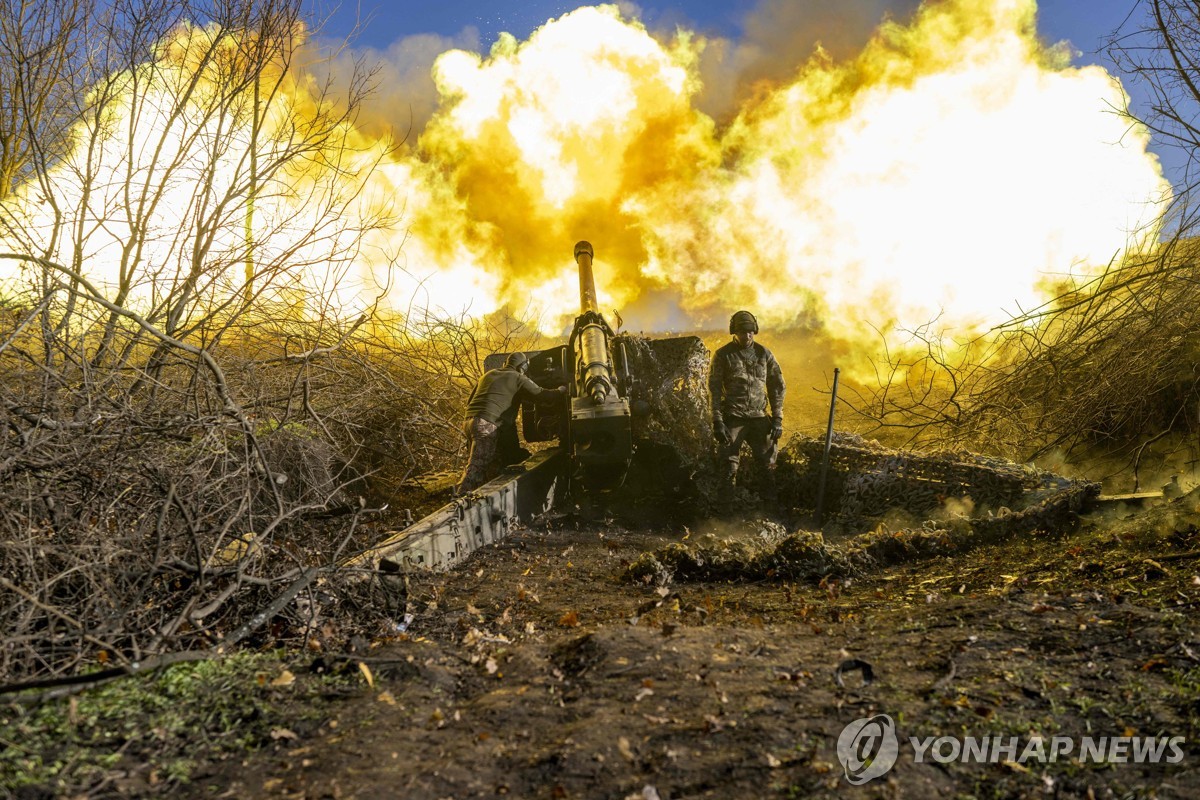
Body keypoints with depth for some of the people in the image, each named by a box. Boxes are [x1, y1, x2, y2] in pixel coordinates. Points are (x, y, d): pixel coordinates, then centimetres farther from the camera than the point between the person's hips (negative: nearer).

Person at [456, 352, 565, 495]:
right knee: (476, 466, -11)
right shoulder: (518, 378, 6)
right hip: (486, 424, -8)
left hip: (469, 421, 8)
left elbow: (469, 400, 28)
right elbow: (540, 393, 7)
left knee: (477, 463, 15)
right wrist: (561, 391, 24)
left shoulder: (488, 374, 25)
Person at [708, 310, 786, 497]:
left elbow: (778, 387, 10)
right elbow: (714, 389, -3)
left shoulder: (764, 354, 6)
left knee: (768, 464, 3)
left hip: (759, 418, 2)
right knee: (729, 467, 0)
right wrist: (717, 421, -10)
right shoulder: (723, 355, -2)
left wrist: (777, 419, 3)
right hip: (733, 419, -2)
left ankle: (771, 500, 14)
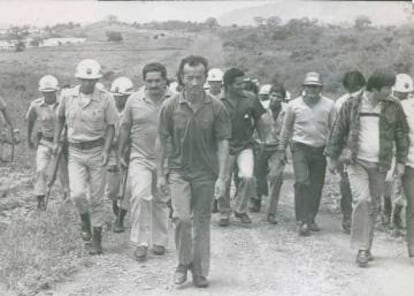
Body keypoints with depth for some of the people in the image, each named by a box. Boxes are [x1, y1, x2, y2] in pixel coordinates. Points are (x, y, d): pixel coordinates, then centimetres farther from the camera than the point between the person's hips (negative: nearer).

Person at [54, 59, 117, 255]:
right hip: (75, 151, 1)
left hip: (96, 151, -1)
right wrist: (55, 141, 11)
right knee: (77, 193, -13)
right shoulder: (67, 96, -2)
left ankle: (97, 235, 19)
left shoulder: (105, 98, -8)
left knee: (96, 197, 4)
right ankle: (85, 220, 19)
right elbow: (60, 117, 16)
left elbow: (111, 126, -3)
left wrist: (106, 150, -13)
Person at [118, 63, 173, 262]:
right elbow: (125, 127, 9)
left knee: (161, 201, 12)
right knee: (140, 196, -17)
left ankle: (159, 240, 28)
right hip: (140, 158, -1)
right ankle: (141, 243, -8)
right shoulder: (134, 100, -2)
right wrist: (120, 153, 13)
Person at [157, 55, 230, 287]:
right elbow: (163, 141, 5)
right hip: (179, 170, 0)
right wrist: (161, 173, 6)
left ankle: (200, 271, 19)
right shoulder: (171, 106, -3)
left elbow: (223, 143, -3)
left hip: (206, 172, 0)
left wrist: (221, 177, -8)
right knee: (181, 217, -12)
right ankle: (183, 263, 10)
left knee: (202, 222, 7)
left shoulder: (216, 107, -5)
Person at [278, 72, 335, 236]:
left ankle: (311, 219, 21)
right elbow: (286, 128, 11)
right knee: (302, 183, -14)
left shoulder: (329, 105, 2)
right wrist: (282, 149, 13)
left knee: (316, 186, 7)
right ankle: (302, 221, -11)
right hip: (300, 148, -2)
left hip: (320, 149, 2)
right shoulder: (294, 104, 2)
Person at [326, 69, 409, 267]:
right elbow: (338, 132, 7)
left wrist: (401, 161, 5)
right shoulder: (352, 105, -1)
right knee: (361, 200, -17)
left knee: (373, 205, 7)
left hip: (380, 165, 2)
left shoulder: (393, 107, 2)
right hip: (357, 162, -2)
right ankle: (362, 248, -12)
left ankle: (366, 246, 19)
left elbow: (402, 135, 9)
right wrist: (332, 157, 9)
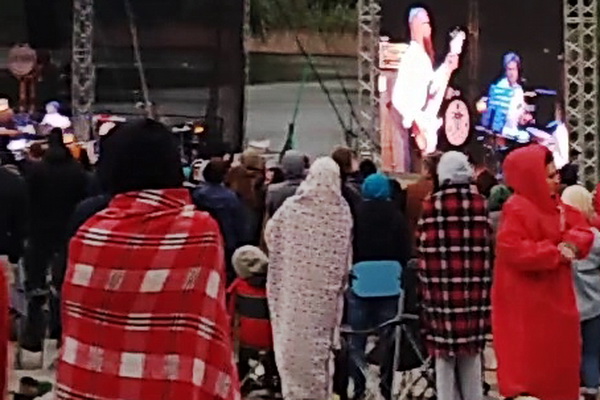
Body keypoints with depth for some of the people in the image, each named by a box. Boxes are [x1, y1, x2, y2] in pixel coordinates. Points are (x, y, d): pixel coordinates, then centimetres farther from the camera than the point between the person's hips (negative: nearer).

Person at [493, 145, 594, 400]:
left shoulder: (555, 205, 10)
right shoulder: (516, 209, -18)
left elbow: (582, 229, 9)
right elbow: (512, 249, -29)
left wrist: (572, 244, -15)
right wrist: (555, 252, -24)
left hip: (554, 296, 9)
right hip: (525, 301, -9)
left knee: (558, 355, 14)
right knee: (527, 359, -6)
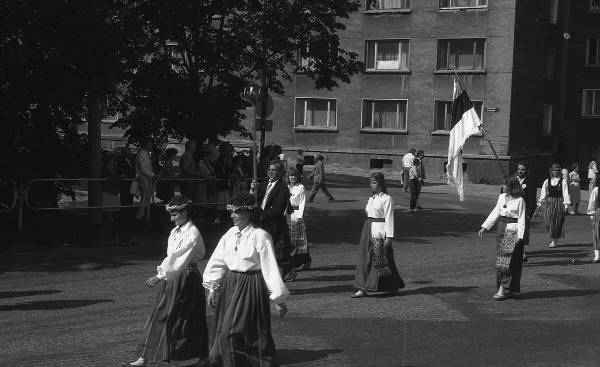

[What the task requires]
Reproduce the listing exactly. Do not include its images.

[The answer]
Body keypoints with depth for some of the people in the image, each named by a box. Boxes are [x1, y1, x2, y2] in pixel coordinates. Points are (x, y, d): pixel coordinates, then centimetres farther from the camera than the point between the person's hips (negative: nearer).

Person at [456, 352, 565, 495]:
right knee: (476, 466, -11)
right shoulder: (518, 378, 6)
right hip: (486, 424, -8)
left hip: (469, 421, 8)
left elbow: (469, 400, 28)
right elbow: (540, 393, 7)
left knee: (477, 463, 15)
right wrist: (561, 391, 24)
left shoulder: (488, 374, 25)
Person at [708, 310, 786, 497]:
left elbow: (778, 387, 10)
right elbow: (714, 389, -3)
left shoulder: (764, 354, 6)
left knee: (768, 464, 3)
left hip: (759, 418, 2)
right knee: (729, 467, 0)
right wrist: (717, 421, -10)
right shoulder: (723, 355, -2)
left wrist: (777, 419, 3)
right hip: (733, 419, -2)
left ankle: (771, 500, 14)
Body keypoints with depth for some of the people in the image, each named by a box. Boxes are [x1, y1, x2, y2] in pixel coordinates. Points are (x, y, d): pixel coordinates, then centimetres farther from the camera than the point between the person's hips (negative: nearer).

Person at [54, 59, 117, 255]:
right hip: (75, 151, 1)
left hip: (96, 151, -1)
right wrist: (55, 141, 11)
right knee: (77, 193, -13)
right shoulder: (67, 96, -2)
left ankle: (97, 235, 19)
left shoulder: (105, 98, -8)
left knee: (96, 197, 4)
right ankle: (85, 220, 19)
right elbow: (60, 117, 16)
left elbow: (111, 126, -3)
left wrist: (106, 150, -13)
Person at [118, 63, 173, 262]:
right elbow: (125, 127, 9)
left knee: (161, 201, 12)
right knee: (140, 196, -17)
left ankle: (159, 240, 28)
right hip: (140, 158, -1)
right ankle: (141, 243, -8)
right shoulder: (134, 100, -2)
right wrist: (120, 153, 13)
Person at [157, 55, 230, 287]:
right elbow: (163, 141, 5)
right hip: (179, 170, 0)
right wrist: (161, 173, 6)
left ankle: (200, 271, 19)
right shoulder: (171, 106, -3)
left elbow: (223, 143, -3)
left hip: (206, 172, 0)
left wrist: (221, 177, -8)
right knee: (181, 217, -12)
right ankle: (183, 263, 10)
left knee: (202, 222, 7)
left shoulder: (216, 107, -5)
Person at [278, 72, 335, 236]:
left ankle: (311, 219, 21)
right elbow: (286, 128, 11)
right knee: (302, 183, -14)
left shoulder: (329, 105, 2)
right wrist: (282, 149, 13)
left knee: (316, 186, 7)
right ankle: (302, 221, -11)
right hip: (300, 148, -2)
left hip: (320, 149, 2)
right shoulder: (294, 104, 2)
Person at [326, 69, 409, 267]:
right elbow: (338, 132, 7)
left wrist: (401, 161, 5)
right shoulder: (352, 105, -1)
right knee: (361, 200, -17)
left knee: (373, 205, 7)
left hip: (380, 165, 2)
left shoulder: (393, 107, 2)
right hip: (357, 162, -2)
right ankle: (362, 248, -12)
left ankle: (366, 246, 19)
left elbow: (402, 135, 9)
right wrist: (332, 157, 9)
Body keypoints with depth for some of the people in the image, each named by a box. Boxes are [x1, y1, x2, y2] in pixel coordinates. Points are (x, y, d): pixel coordinates, then centimetres farther from the camera than the point between the person's hips (negative: nearer).

Person at [493, 145, 594, 400]:
left shoulder: (555, 205, 10)
right shoulder: (516, 209, -18)
left elbow: (582, 229, 9)
right elbow: (512, 249, -29)
left wrist: (572, 244, -15)
right wrist: (555, 252, -24)
left hip: (554, 296, 9)
right hip: (525, 301, -9)
left knee: (558, 355, 14)
right knee: (527, 359, -6)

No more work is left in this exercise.